The Bryn is a Grade II listed building in the Isle of Anglesey local planning authority area, Wales. First listed on 23 September 1950. A Queen Anne House.
The Bryn
- WRENN ID
- stark-doorway-martin
- Grade
- II
- Local Planning Authority
- Isle of Anglesey
- Country
- Wales
- Date first listed
- 23 September 1950
- Type
- House
- Source
- Cadw listing
Description
The Bryn is a 2½-storey, 3-bay house built in the Queen Anne style, with later Georgian remodelling. It features pebble-dashed stone walls, painted white at the front, a steep slate roof, and pebble-dashed end stacks. The central doorway has replacement French doors with wooden shutters, flanked by tripartite windows with replacement 2-pane sashes. A hipped veranda spans the entire front, supported by renewed polygonal wooden posts, with a slate roof on the sides and a glazed roof in the center.
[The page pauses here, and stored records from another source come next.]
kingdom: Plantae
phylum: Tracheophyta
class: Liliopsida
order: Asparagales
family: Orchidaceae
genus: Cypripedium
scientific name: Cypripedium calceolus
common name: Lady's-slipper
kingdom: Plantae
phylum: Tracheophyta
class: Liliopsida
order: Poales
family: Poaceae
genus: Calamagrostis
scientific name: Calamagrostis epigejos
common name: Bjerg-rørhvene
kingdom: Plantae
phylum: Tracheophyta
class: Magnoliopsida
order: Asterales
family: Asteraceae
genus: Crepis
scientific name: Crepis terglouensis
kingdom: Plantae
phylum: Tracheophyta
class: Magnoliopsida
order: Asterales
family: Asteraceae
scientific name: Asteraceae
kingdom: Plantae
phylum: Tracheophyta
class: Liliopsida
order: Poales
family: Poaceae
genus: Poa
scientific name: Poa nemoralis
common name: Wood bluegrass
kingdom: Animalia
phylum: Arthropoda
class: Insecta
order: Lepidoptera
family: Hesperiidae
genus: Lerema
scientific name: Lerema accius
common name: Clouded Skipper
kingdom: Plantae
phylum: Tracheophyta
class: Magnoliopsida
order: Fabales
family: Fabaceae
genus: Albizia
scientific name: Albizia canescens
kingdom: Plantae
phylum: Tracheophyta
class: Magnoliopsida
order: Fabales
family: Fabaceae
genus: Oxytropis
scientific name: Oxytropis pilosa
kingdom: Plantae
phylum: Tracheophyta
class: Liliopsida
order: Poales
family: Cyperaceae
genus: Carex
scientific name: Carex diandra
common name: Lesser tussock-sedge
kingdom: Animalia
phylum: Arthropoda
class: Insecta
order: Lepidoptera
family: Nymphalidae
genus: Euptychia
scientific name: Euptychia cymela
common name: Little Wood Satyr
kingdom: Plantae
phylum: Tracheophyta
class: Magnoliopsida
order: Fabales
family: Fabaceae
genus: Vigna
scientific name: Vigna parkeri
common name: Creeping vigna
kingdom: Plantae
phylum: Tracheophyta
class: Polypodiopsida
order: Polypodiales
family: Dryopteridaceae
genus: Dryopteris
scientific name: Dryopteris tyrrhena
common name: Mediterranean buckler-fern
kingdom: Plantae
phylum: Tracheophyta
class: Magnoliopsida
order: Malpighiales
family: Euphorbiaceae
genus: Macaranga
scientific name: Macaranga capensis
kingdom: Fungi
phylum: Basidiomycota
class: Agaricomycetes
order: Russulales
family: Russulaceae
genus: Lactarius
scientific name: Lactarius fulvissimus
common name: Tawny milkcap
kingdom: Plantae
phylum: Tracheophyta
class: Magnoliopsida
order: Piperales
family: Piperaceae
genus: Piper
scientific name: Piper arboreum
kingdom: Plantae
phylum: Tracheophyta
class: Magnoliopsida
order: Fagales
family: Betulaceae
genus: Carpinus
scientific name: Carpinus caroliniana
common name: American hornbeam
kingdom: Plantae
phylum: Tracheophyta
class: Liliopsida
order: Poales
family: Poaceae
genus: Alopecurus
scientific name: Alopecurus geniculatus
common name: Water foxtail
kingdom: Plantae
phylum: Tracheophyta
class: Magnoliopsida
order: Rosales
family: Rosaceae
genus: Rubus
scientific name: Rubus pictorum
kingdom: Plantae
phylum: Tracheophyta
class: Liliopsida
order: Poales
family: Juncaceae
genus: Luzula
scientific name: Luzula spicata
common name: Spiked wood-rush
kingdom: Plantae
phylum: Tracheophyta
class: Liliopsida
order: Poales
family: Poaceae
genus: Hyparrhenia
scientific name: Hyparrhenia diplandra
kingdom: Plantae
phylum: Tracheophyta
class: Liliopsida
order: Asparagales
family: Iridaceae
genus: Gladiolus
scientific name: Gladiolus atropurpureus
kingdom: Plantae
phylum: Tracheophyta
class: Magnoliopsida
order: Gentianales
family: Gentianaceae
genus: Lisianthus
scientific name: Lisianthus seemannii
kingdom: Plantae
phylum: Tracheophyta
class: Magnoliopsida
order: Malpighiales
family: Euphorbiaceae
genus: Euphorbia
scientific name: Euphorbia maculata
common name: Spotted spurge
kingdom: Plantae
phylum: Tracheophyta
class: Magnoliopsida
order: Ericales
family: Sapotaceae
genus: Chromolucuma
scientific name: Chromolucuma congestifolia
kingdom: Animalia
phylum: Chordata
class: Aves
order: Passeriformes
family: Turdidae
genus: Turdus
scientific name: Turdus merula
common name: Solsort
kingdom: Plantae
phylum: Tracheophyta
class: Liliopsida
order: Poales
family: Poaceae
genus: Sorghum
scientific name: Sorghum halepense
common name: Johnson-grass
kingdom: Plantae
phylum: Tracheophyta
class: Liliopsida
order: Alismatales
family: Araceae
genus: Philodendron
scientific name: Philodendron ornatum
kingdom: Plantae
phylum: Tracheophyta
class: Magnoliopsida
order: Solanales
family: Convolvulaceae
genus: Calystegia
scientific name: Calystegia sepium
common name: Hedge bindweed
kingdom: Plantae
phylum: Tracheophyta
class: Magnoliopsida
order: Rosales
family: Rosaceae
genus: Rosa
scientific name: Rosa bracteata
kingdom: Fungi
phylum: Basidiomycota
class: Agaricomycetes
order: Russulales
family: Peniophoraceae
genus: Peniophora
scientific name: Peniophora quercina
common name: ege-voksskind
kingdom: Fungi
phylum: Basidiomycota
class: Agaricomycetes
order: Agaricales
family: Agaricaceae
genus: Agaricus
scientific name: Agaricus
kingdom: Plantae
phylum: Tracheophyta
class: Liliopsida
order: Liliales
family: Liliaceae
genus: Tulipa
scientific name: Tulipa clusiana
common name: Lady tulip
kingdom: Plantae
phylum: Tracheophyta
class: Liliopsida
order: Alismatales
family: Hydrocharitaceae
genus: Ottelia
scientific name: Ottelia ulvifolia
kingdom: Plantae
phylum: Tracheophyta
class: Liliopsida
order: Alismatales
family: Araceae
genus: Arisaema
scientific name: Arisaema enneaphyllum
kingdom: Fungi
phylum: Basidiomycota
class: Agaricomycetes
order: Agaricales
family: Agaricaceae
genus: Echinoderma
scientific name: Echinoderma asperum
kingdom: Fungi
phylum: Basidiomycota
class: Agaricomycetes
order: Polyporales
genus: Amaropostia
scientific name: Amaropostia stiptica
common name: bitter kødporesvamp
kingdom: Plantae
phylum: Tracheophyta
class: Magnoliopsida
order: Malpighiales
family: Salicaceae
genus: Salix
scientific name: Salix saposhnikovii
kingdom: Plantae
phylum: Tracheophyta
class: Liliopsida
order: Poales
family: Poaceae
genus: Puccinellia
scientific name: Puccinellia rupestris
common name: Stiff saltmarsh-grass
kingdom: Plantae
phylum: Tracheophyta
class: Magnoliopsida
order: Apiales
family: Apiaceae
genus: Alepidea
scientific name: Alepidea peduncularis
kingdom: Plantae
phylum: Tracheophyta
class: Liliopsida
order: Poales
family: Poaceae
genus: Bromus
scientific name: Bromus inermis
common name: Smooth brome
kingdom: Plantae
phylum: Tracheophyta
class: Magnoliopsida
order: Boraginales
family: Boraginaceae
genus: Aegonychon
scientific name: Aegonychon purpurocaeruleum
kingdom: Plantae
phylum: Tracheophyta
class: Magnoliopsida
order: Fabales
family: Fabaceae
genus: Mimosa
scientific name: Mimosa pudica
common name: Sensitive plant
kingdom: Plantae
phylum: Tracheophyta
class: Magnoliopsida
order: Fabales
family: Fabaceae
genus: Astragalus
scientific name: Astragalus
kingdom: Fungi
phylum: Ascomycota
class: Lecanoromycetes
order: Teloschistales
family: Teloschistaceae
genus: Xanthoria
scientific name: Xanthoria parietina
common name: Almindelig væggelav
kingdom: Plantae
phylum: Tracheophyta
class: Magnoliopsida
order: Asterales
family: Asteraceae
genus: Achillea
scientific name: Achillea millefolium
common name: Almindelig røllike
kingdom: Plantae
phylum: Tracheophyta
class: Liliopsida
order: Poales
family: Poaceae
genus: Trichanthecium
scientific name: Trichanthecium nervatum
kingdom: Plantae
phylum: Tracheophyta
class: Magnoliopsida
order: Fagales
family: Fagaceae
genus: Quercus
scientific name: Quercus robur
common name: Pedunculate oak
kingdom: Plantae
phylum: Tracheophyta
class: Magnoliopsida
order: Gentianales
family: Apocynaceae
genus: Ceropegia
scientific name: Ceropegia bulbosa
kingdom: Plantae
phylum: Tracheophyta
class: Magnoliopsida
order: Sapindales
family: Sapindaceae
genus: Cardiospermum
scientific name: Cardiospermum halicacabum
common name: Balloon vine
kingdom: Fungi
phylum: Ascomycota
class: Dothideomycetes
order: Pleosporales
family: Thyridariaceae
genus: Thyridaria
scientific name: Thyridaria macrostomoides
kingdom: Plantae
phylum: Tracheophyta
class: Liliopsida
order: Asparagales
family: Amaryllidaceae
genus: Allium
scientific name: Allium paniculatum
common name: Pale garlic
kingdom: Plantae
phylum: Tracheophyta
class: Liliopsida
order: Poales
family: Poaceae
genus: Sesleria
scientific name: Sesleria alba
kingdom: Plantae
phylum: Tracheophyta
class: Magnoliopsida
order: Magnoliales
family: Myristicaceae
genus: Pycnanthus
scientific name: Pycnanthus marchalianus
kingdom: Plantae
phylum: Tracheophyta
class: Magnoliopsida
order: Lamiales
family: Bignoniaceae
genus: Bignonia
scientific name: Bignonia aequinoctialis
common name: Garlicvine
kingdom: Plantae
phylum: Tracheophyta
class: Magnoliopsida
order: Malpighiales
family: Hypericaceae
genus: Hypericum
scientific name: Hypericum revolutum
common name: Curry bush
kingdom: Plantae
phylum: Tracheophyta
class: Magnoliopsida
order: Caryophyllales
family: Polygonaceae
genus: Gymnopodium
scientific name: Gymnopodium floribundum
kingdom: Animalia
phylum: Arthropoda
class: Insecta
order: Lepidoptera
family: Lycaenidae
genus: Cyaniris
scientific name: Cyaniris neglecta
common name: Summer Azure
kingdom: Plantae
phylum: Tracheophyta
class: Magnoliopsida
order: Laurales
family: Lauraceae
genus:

On the upper storey, there are 12-pane sash windows, hornless in the center, and tripartite hornless sashes in the outer bays. A broad central gable includes a small-pane round-headed attic window, with 3-light roof dormers added in the 1940s on either side. To the left, there is a 1-storey projection that is partly integrated into the veranda, and the left gable end features a replacement attic window.
The veranda wraps around the right angle, leading to a 19th-century pebble-dashed porch with a replacement panel door. Above the porch is a 12-pane hornless sash window. Further to the right is Little Bryn, and on the opposite side of the rear is Bryn Canol, both of which were formerly service wings but are now separate dwellings. Between these two is a stair turret, which has a 12-pane horizontal-sliding sash window on the upper landing and a fixed 6-pane window on the lower landing.
The house's plan was altered in the 19th century, but the original layout can be inferred. The main entrance likely opened into the larger right-hand room, which had a stair at the rear, with a parlour to the left, reflecting the vernacular tradition. The well-preserved broad, full-height dog-leg stair features moulded newels and plain balusters. The ground floor underwent changes in the 19th century when a corridor was created from the entrance in the gable end, leading into the right-hand room through an elliptical arch. A narrow corridor also led from the original entrance, with both corridors converging at the stair. Most windows have 19th-century panelled reveals. Of the three visible roof trusses, one has a dovetailed collar beam.